Introduction to Baichuan-13B
Baichuan-13B is a large-scale open-source language model developed by Baichuan Intelligence, following the previously introduced Baichuan-7B model. With an impressive 130 billion parameters, Baichuan-13B is designed for commercial use and has achieved the best performance among models of its size on both Chinese and English benchmarks. The release includes two versions: a pre-trained model (Baichuan-13B-Base) and an alignment model (Baichuan-13B-Chat) that is capable of engaging in conversations. Here are the notable features of Baichuan-13B:
-
Larger Size and More Data: Building on Baichuan-7B, Baichuan-13B increases the parameter count to 130 billion. It was trained on an impressive 1.4 trillion tokens of high-quality data, 40% more than LLaMA-13B, making it the most data-rich open-source model of its size.

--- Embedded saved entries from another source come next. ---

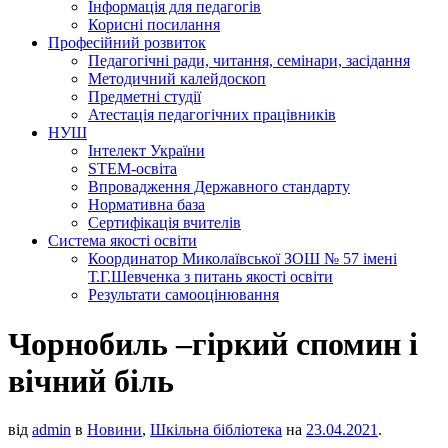
Інформація для педагогів
Корисні посилання
Професійний розвиток
Педагогічні ради, читання, семінари, засідання
Методичний калейдоскоп
Предметні студії
Атестація педагогічних працівників
НУШ
Інтелект України
STEM-освіта
Впровадження Державного стандарту
Нормативна база
Сертифікація вчителів
Система якості освіти
Координатор Миколаївської ЗОШ № 57 імені
Т.Г.Шевченка з питань якості освіти
Результати самооцінювання
Чорнобиль –гіркий спомин і
вічний біль
від
admin
в
Новини
,
Шкільна бібліотека
на
23.04.2021
.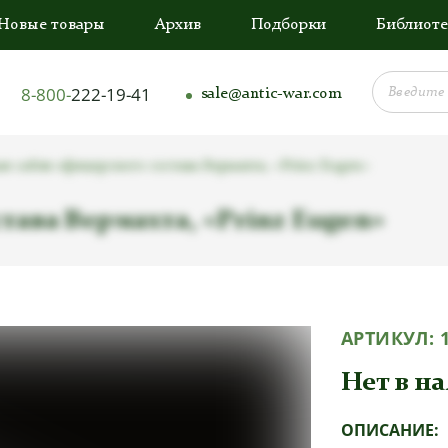
Новые товары
Архив
Подборки
Библиоте
8-800-
222-19-41
sale@antic-war.com
я сабля офицерского состава Вермахта, «Prinz Eugen»
тава Вермахта, «Prinz Eugen»
АРТИКУЛ:
Нет в н
ОПИСАНИЕ: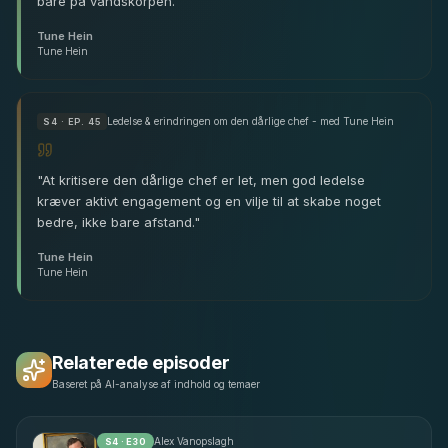
bare på vandskorpen.
"
Tune Hein
Tune Hein
Ledelse & erindringen om den dårlige chef - med Tune Hein
S
4
· EP. 45
"
At kritisere den dårlige chef er let, men god ledelse
kræver aktivt engagement og en vilje til at skabe noget
bedre, ikke bare afstand.
"
Tune Hein
Tune Hein
Relaterede episoder
Baseret på AI-analyse af indhold og temaer
Alex Vanopslagh
S
4
· E
30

The model supports both Chinese and English languages, utilizes ALiBi positional encoding, and has a context window length of 4096.
-
Simultaneous Release of Pre-trained and Alignment Models: The pre-trained model serves as a foundation for developers, while numerous users demand the alignment model with conversational capabilities. Therefore, both models are available, with Baichuan-13B-Chat providing strong dialogue abilities and easy deployment with minimal code.
-
Efficient Inference: To accommodate a broader user base, Baichuan-13B offers quantized versions in int8 and int4 that significantly reduce deployment resource requirements without compromising performance, allowing deployment on consumer-grade GPUs like the Nvidia 3090.
-
Open Source, Free, and Commercially Usable: Baichuan-13B is completely open for academic research, and developers can commercially utilize the model for free after obtaining official permission via email.
Benchmark Results
Baichuan-13B's capabilities have been evaluated using the 5-shot
method on various authoritative benchmarks for Chinese and English.
C-Eval
In the C-Eval benchmark, Baichuan-13B-Base and Baichuan-13B-Chat showcased superior performance in categories such as STEM, Social Sciences, Humanities, and Others, achieving average scores of 52.4 and 51.5, respectively.
MMLU
For the MMLU benchmark, both versions of Baichuan-13B excelled with notable scores, securing an average of 51.6 for Base and 52.1 for Chat, surpassing many of their counterparts.
CMMLU
Baichuan-13B-Base and Baichuan-13B-Chat dominated the CMMLU benchmark, which evaluates knowledge and reasoning abilities in a Chinese context, with averages of 55.3 and 55.8 respectively.
Model Details
The Baichuan-13B model boasts impressive specifications:
- Hidden Layer Dimension: 5120
- Number of Layers: 40
- Attention Heads: 40
- Vocabulary Size: 64,000
- Total Parameters: Approximately 13.26 billion
- Training Data: 1.4 trillion tokens
- Positional Encoding: ALiBi
- Maximum Sequence Length: 4096
Inference and Deployment
Model weights, source code, and configurations for inference have been released on Hugging Face, including the Baichuan-13B-Base and Baichuan-13B-Chat. Various inference options are available:
Using Python Code
Users can leverage Python to load and interact with the model by using a few lines of code to achieve natural language understanding tasks.
Command Line Tool
A command-line interface is available for simpler interactions, producing results efficiently.
Web Demo
Baichuan offers a web service demo via streamlit, allowing users to interact with the model through a browser-based interface by launching a local web service.
Baichuan-13B thus stands out as a robust, scalable, and user-friendly solution for those looking to harness the power of advanced language modeling for both research and commercial purposes.